There was one scent that permeated the MADE LA fashion festival this weekend. And it wasn’t Le Labo’s ubiquitous Santal 33 perfume, nor was it Chanel No. 5. Instead, the event deck at LA Live was, at times, heavily perfumed with weed.
Not usually an accessory on a fashion runway, the not-s0-illicit substance was actually a rather fitting addition, considering rappers Snoop Dogg and Wiz Khalifa were the headliners of the weekend. The rappers weren’t debuting collections of their own, but rather working alongside well-established brands of the West Coast variety. And they brought some joints to celebrate the occasion.
Snoop Dogg’s partnership with Joyrich was notable for a few reasons. For one, it was the first time the rapper has put his touch on a fashion collection since his Rich And Infamous clothing line shut down in 2010. It also marked the design debut of his son, Cordell Broadus, who was the creative director for the range of plaid PJ pants, fuzzy hooded jackets and sweatpants with one leg rolled up. And seeing as all good things happen in threes, this range also marks the 10 year anniversary of Joyrich, the street wear label founded by Tom Hirota.

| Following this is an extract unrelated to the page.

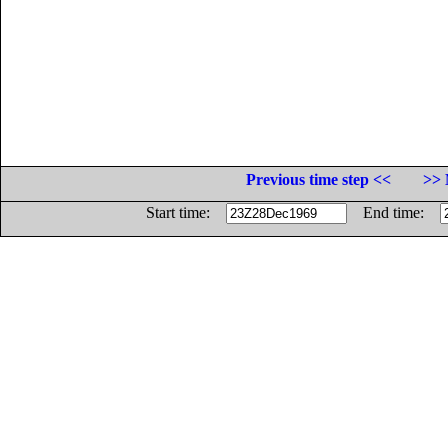
Previous time step <<
>> 
Start time:
End time:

Considering the set of the show was littered with vintage lowriders, most of the models were donning blue bandanas (some of which were even fashioned into skimpy bikinis) and had heavy gold chains, the inspiration for the range was rather obvious: it was Snoop Dogg himself. While the t-shirts featured dog graphics, a nod to the origin of the rapper’s name, the number 93 was also strewn about, in reference to the year his first album, Doggystyle, was released.
While girls in bikinis gyrated alongside the cars, duos of models casually strolled by, all of whom wore socks with their shower slides. It may have been as far from the traditional runway stomp as one could get—with Snoop Dogg DJing from a booth in the middle of the floor—but it still entertained and enthralled the audience.
On the other hand, it would be generous to consider the fruits of Wiz Khalifa‘s collaboration with 424 and Pleasures to be actual fashion. The range was mostly just yellow sweatshirts with “Four Two Four” spelled down the arm and a pair of black sweatpants from Pleasures with a stripe of checkered fabric down the side. But at least the rapper performed on an actual elevated catwalk. He even donned an iteration of the aforementioned outfit, but his sweatshirt was of the zippered variety. Fans of Khalifa might recognize that the colors of the clothing paid homage to one of his most famous songs: “Black and Yellow.”
Of course Wiz Khalifa entirely abandoned his shirt and sweatshirt to rap alongside the rest of his Taylor Gang crew, including Juicy J and Ty Dolla $ign. And yes, they did light up while performing hits like “We Dem Boyz,” encouraging the rest of the sold out theater to also light their joints. It was truly audience participation on a higher level.
For years, the fashion industry has pondered how to turn the traditional fashion show setup into something more interactive and something that pertains to more than just the front row of top editors. Now we know the answer: just bring in some rappers.